By offering flexibility, businesses can attract talent they may not have been able to before, including mothers who want to return to work, older workers who would prefer to work part-time, and neurodiverse candidates who work better outside of the traditional office nine-to-five.  

According to Zoe Forman, Senior Marketing Operations Specialist (EMEA), MSA – The Safety Company, flexibility is key when it comes to supporting a diversity of female talent. And our other female leaders were in agreement.  

“Offering remote and flexible working options can greatly accommodate diverse female perspectives, whether it’s balancing childcare or caring for ageing parents,” explains Zoe.  

Zoe Collins, Group Finance Director at Bluprintx, underlined the importance of providing that flexibility all-round, not just for mums. “My husband is also dedicated to his career but he was up for the challenge of sharing my maternity leave with both children,’ she explains.  

“I’m very lucky that,  a) we both wanted that and b) we had the opportunity with the shared parental leave policy in the UK. Any company offering enhanced maternity should think about offering to both men and women.” 

Dr. June Dennis, Managing Director and Marketing Strategy Coach of Mountain Top Perspectives Ltd, agrees that flexible working does help. “It’s still difficult for women to move into senior management roles as the requirement to attend meetings at non-child-friendly times can be hard work. When I became associate dean, I had to attend a weekly meeting with the VC that started at 8am, which meant leaving home at 7am or earlier. That meant I had to rely on others to take my children to school or breakfast club.  

“That said, given the flexibility that lecturers have when they are not teaching, I was able to get to most school events when my kids were young, which I valued. Hopefully, flexible working does help to some extent.”  

Advocacy in business culture

Mentoring and advocacy is a great way to support minority and diverse employees through their career progression – as covered earlier in this series. Bringing this forward to diversity and inclusion, Zoe Forman explains, “Encouraging mentorship among women and spotlighting female leaders can further enhance diversity and inclusivity in our industry.” 

“From a practical side, it’s great to participate where you can see role models who look like you,” agreed Laura Milne.  

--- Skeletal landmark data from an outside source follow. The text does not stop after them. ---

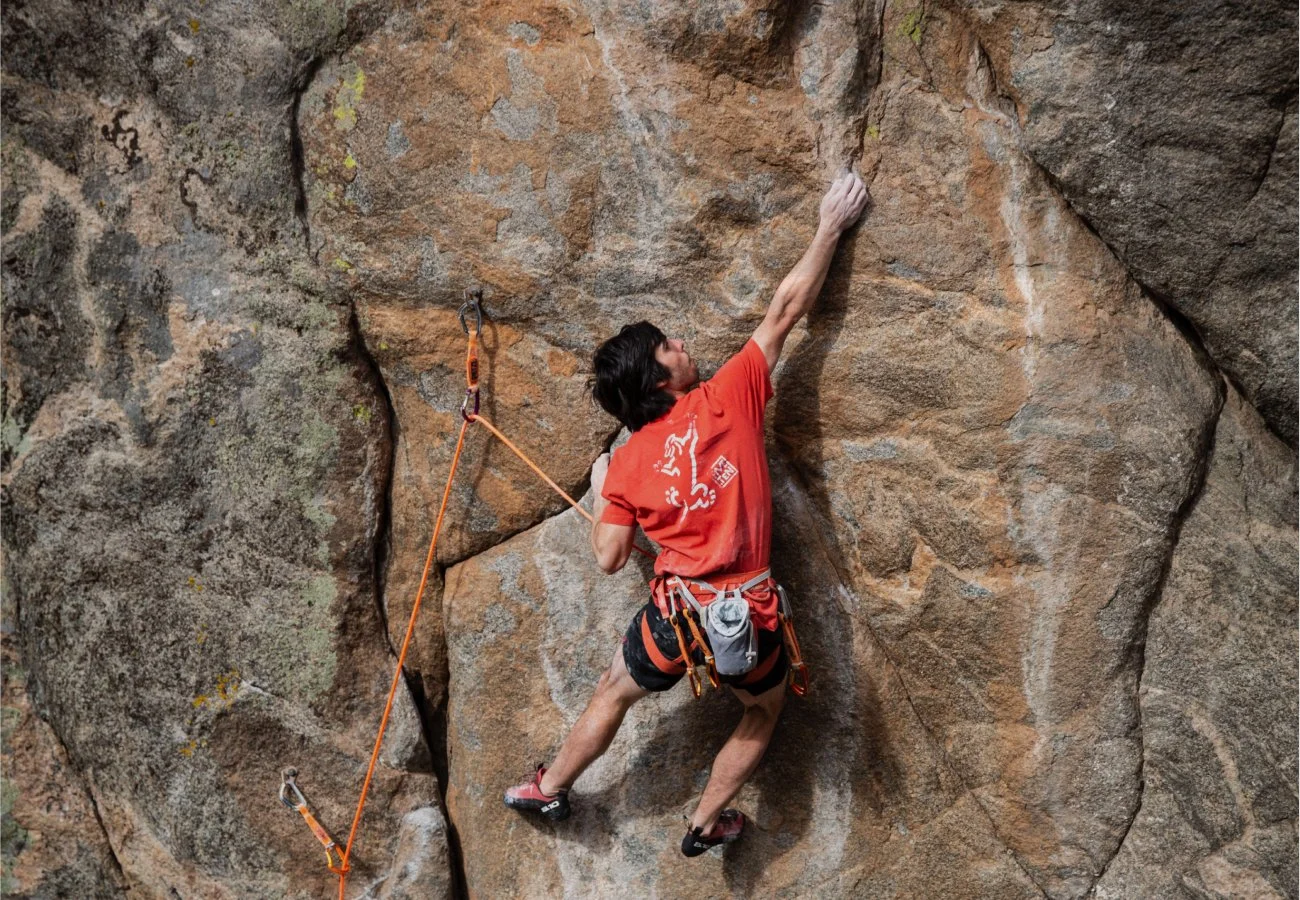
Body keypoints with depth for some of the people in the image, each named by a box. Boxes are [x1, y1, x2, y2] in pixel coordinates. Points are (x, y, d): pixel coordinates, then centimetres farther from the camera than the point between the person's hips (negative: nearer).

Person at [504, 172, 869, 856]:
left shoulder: (625, 466, -2)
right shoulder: (729, 398, -7)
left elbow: (608, 560, 4)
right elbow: (785, 310, -2)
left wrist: (599, 494, 21)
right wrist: (831, 227, 7)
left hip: (676, 614, 1)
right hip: (750, 617, -1)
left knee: (614, 693, 29)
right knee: (765, 709, 30)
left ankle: (550, 788, 48)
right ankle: (706, 821, 36)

Hilla Bakshi, Tech Ecosystem Leader, believes that successful women should take the time to mentor other women and create a strong network of support. This is an idea supported by Olga Lykova, Head of Partnerships for North America at, who says: 

“I think it’s important to lift people as you grow. Prioritize supporting one or two women to start with, even if you’re just starting out in your career. If you’re a couple of years into your career, you can help by going back to your college, or help a local college student with polishing their resume, setting up their LinkedIn, inviting them to join a conference for networking opportunities.” 

“It’s a very small lift,” says Olga, “but it can change someone’s life and career trajectory. Let’s start small and encourage people around us to do the same, that’s how we drive impact at scale.”  

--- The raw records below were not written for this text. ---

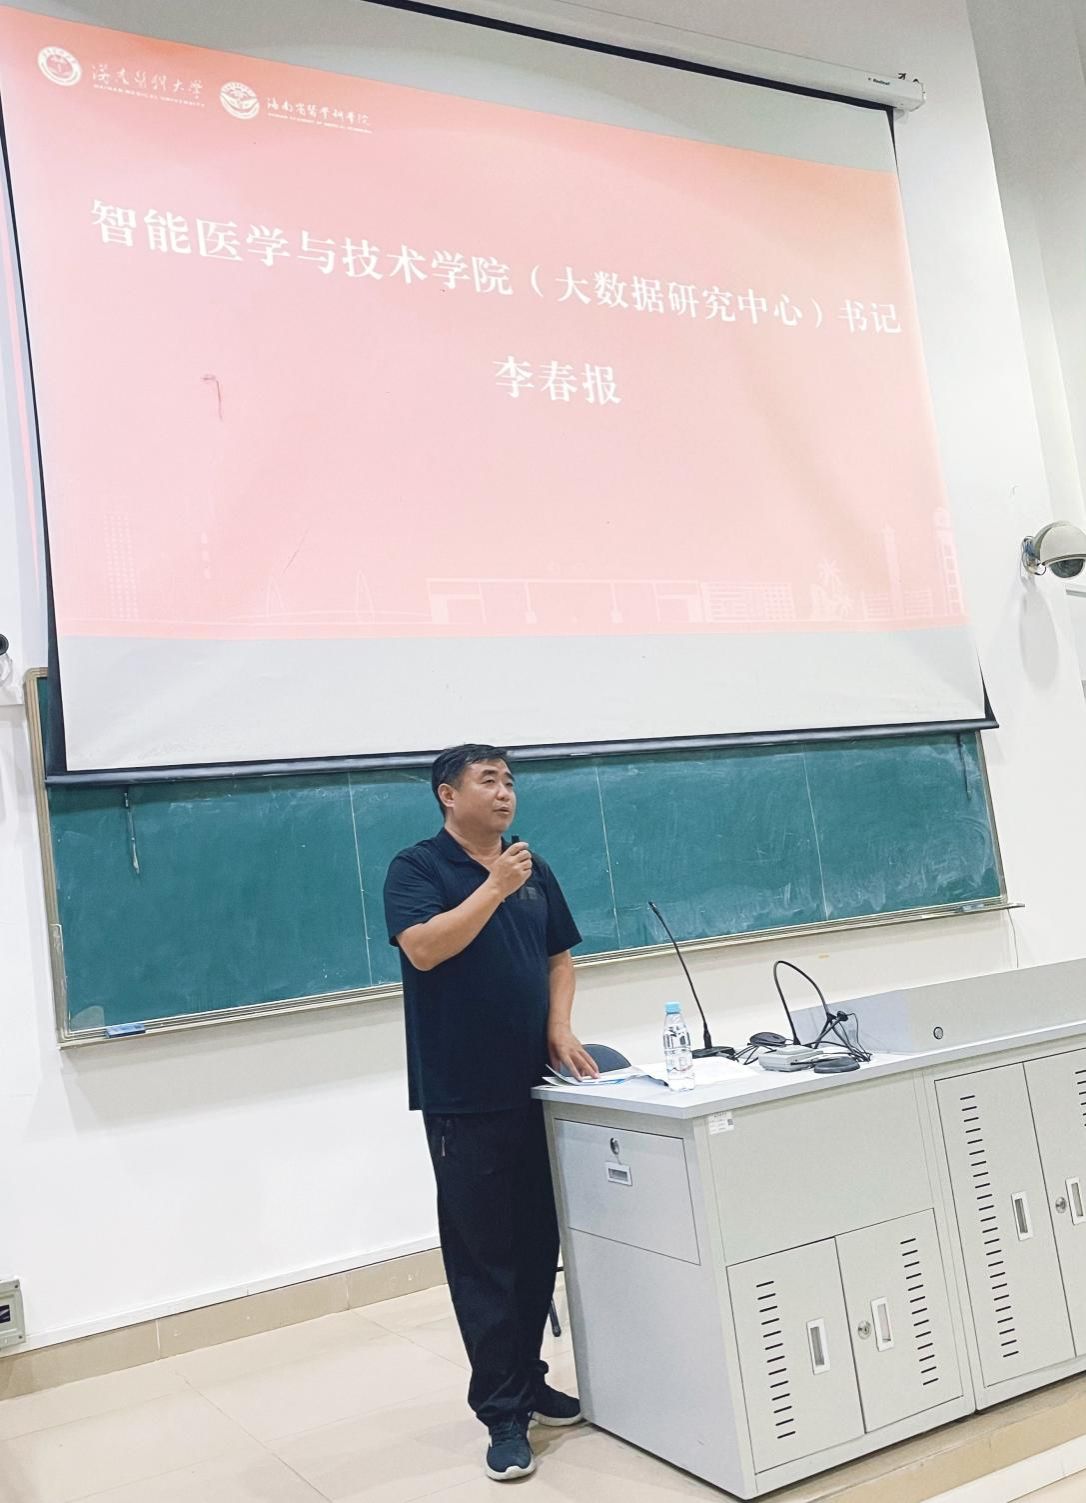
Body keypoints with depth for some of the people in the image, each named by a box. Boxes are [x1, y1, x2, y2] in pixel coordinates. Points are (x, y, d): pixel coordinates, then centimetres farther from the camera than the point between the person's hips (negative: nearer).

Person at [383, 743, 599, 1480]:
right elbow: (423, 948, -21)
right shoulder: (418, 867, -6)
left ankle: (529, 1381, 28)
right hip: (463, 1099, -5)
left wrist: (560, 1027, 1)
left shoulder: (535, 868, 11)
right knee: (483, 1256, 1)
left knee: (538, 1248, 13)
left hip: (533, 1089, 6)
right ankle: (503, 1413, 9)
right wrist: (493, 887, -21)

Mentorship can work both ways, too, helping senior staff understand the challenges and consider the perspectives of people from different walks of life. Which brings us on to training.  

According to Nele Van der borght, Head of Marketing at DPAM: “We need to train people to think and act with diversity in mind. We need to chisel away at our teams to make them as versatile as possible and engrain critical questioning in our actions by making us aware of our prejudice.” 

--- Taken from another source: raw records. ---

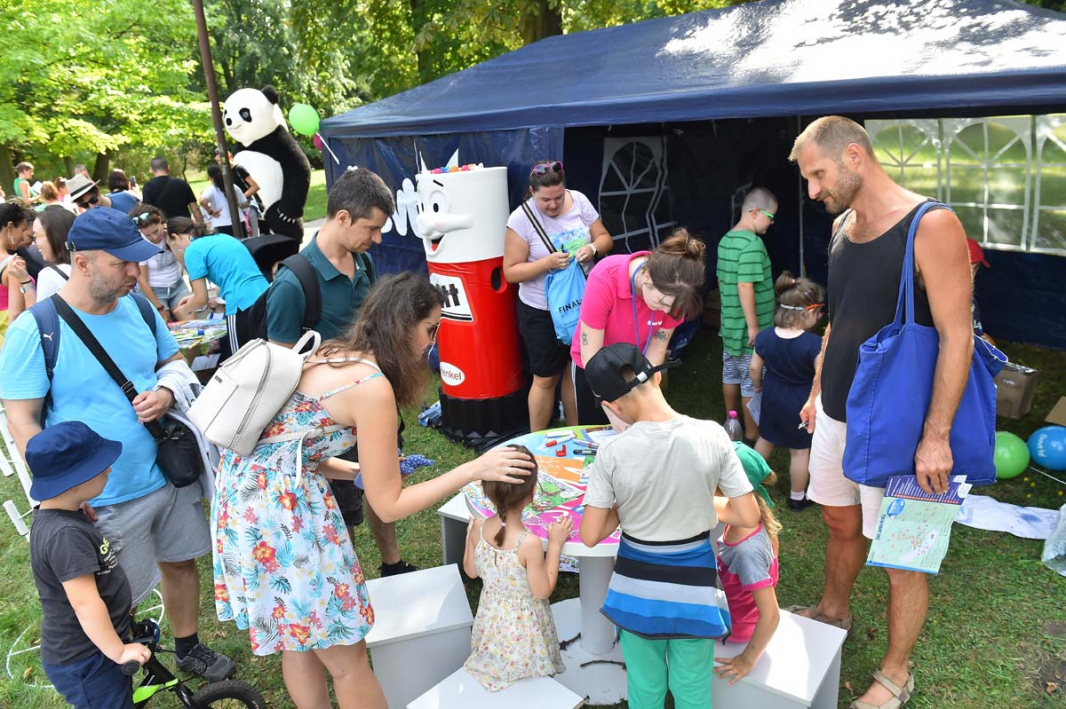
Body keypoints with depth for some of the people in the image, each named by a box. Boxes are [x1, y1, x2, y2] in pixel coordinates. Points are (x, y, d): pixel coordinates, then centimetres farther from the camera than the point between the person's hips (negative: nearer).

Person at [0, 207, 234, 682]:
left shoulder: (137, 308, -1)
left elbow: (174, 361, 13)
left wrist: (166, 390, -10)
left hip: (170, 476, 5)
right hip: (104, 500, -5)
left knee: (180, 563, 20)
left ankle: (189, 648, 43)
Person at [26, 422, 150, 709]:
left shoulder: (64, 516, 1)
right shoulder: (65, 534, -31)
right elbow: (85, 602, -32)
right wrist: (118, 651, -24)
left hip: (88, 651, 10)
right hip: (84, 663, -9)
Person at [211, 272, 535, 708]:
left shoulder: (330, 354, 7)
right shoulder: (372, 386, -19)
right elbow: (388, 506, -13)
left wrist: (361, 469, 15)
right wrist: (473, 470, -13)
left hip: (246, 487, 9)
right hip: (277, 507, -9)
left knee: (299, 640, 23)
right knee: (347, 659, 6)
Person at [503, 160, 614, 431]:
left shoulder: (579, 201, -5)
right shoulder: (521, 219, -15)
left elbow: (605, 238, 2)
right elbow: (511, 271, -14)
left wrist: (592, 248, -21)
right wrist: (547, 262, -29)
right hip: (542, 312, -4)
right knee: (546, 379, 6)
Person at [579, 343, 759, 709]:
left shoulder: (612, 452, -21)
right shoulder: (711, 436, -17)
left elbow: (590, 536, -13)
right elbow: (748, 516, -8)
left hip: (636, 587, -1)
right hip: (693, 587, 1)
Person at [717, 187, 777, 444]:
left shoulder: (725, 240, 6)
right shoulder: (752, 244, -21)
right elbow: (745, 287, -26)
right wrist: (753, 326, -21)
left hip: (730, 324, 9)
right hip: (749, 328, -9)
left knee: (730, 375, 17)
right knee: (753, 382, 3)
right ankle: (752, 433, 14)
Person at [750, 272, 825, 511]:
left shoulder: (765, 336, -12)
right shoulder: (814, 344, -27)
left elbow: (755, 368, -2)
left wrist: (758, 386, 16)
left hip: (772, 399, 5)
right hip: (801, 405, -5)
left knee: (765, 439, 26)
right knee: (800, 451, 12)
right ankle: (797, 497, 27)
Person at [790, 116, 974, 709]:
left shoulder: (931, 227, -17)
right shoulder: (842, 226, 6)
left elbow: (957, 337, -18)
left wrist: (936, 435, -19)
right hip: (836, 413, 7)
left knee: (901, 558, 6)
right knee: (842, 524, 22)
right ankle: (834, 611, 45)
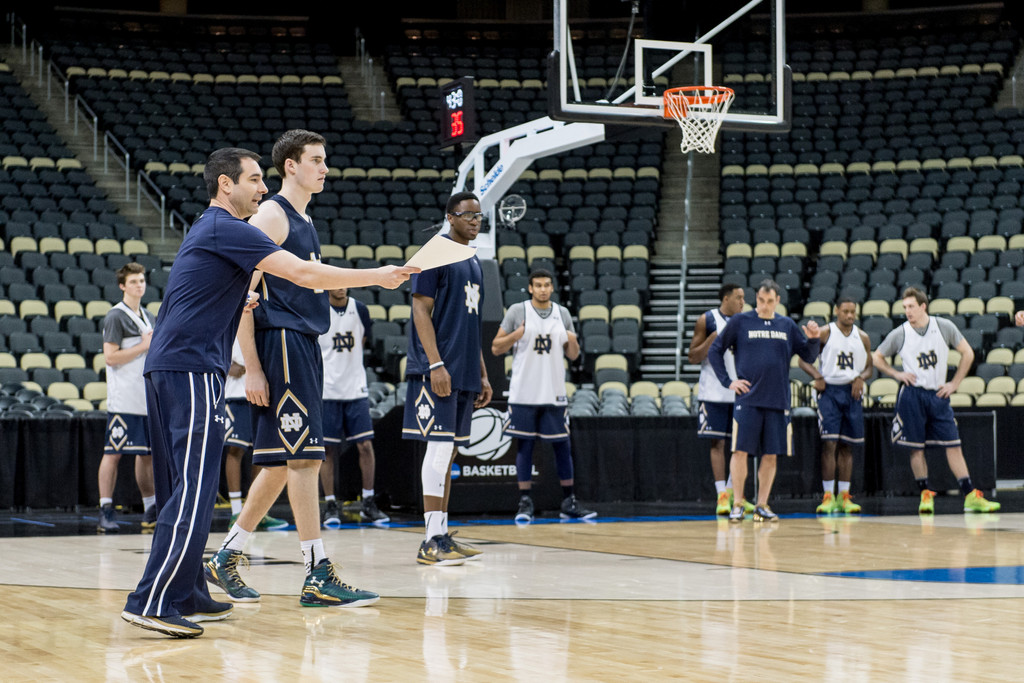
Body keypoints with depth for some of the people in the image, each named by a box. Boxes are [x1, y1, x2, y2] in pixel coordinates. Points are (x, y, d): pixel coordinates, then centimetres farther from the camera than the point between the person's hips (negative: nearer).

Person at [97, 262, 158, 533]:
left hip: (148, 397, 7)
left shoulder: (149, 317, 18)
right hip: (123, 399, -7)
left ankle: (151, 510, 18)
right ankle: (105, 512, -6)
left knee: (148, 454, 11)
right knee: (113, 452, -7)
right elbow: (110, 357, -14)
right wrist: (143, 346, -13)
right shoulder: (116, 316, -6)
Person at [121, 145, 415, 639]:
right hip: (191, 369, -10)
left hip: (166, 365, 10)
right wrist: (378, 277, -10)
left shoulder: (210, 229, 22)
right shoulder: (227, 229, -9)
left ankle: (186, 597, 15)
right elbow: (302, 274, -16)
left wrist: (238, 300, 18)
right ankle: (152, 601, -18)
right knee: (193, 490, -13)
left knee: (182, 488, 12)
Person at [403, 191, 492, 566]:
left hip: (464, 374, 9)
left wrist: (482, 376, 20)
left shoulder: (473, 263, 19)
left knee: (448, 452, 9)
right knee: (440, 448, -11)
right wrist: (436, 365, -20)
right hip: (437, 369, -8)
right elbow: (421, 310, -12)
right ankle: (432, 541, -11)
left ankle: (441, 536, 12)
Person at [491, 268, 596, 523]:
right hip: (524, 393, -3)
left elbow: (573, 355, 15)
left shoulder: (563, 313, 9)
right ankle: (525, 503, 5)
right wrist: (517, 335, -16)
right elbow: (496, 348, 0)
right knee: (525, 445, 0)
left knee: (562, 445, 5)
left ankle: (569, 503, 12)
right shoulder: (516, 311, -1)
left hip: (554, 392, 3)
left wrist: (573, 343, -8)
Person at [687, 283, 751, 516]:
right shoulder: (707, 321, -3)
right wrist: (713, 339, -17)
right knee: (718, 442, -5)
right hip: (714, 391, -5)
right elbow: (693, 357, -4)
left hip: (740, 390, 5)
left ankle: (733, 492, 17)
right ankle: (721, 495, -2)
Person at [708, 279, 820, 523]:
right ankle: (737, 505, 4)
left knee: (771, 455, 4)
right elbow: (714, 351, 6)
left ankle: (762, 506, 13)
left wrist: (812, 339, -6)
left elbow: (809, 357, 14)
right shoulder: (740, 321, 2)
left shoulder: (787, 325, 10)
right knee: (740, 451, -5)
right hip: (747, 399, -3)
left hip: (777, 401, 3)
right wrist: (727, 381, -2)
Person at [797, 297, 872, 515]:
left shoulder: (862, 337, 9)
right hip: (829, 391, -4)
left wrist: (861, 378, -7)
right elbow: (803, 358, 0)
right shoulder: (825, 333, -2)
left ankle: (844, 496, 11)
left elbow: (869, 367, 15)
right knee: (829, 443, -10)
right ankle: (828, 496, -9)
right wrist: (817, 377, -15)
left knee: (846, 446, 7)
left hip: (852, 392, 4)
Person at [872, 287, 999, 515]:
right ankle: (926, 494, 9)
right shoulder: (899, 334, -2)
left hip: (939, 395, 1)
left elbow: (967, 353, 7)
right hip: (912, 395, -1)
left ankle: (970, 496, -2)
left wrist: (954, 383, 2)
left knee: (953, 445, -2)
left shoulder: (944, 327, -1)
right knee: (916, 448, -1)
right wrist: (897, 374, -3)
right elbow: (877, 358, 11)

Dana Dumai, VP of Products,, agrees that this innate bias can have an impact on how women are perceived in the workplace and how they act: “Women tend not to brag, not to ask for promotions and to make themselves small. We all know it starts from the minute we are born, what we are expected to say and how we are expected to behave. It begins in the nursery, through school years and onward.  

“To break that is to first understand the barriers and then make sure we don’t fall into these pitfalls.” 

Of course, diverse teams are more than just a mix of genders. As Maud Davis, PR and Communications Trainer for CIPR, explains: 

“Most employers tend to think that they have a diverse workplace, but having a diverse workplace is about more than a male-to-female ratio. It is about inclusion and promoting equal representation for all—equal opportunities in access to employment, positions of leadership, and decision-making at all levels.” 


The benefits of fostering diversity and inclusion are clear: diverse teams lead to greater innovation, improved decision-making, and higher profitability. And embracing diverse female perspectives is an integral part of the picture. 

Businesses need to adopt proactive measures from the outset, ensuring that women are included in every stage of the decision-making process. To make this possible, businesses need to offer flexible work arrangements to accommodate diverse needs, provide individual support and mentorship opportunities, and actively challenge organizational biases.  

By taking these steps, businesses can not only create a more equitable workplace but also unlock their workforce’s full potential, driving long-term sustainable growth and success. And as we close off this series for Women’s History Month, we look forward to a year in which empowered female voices can make a greater impact than ever before.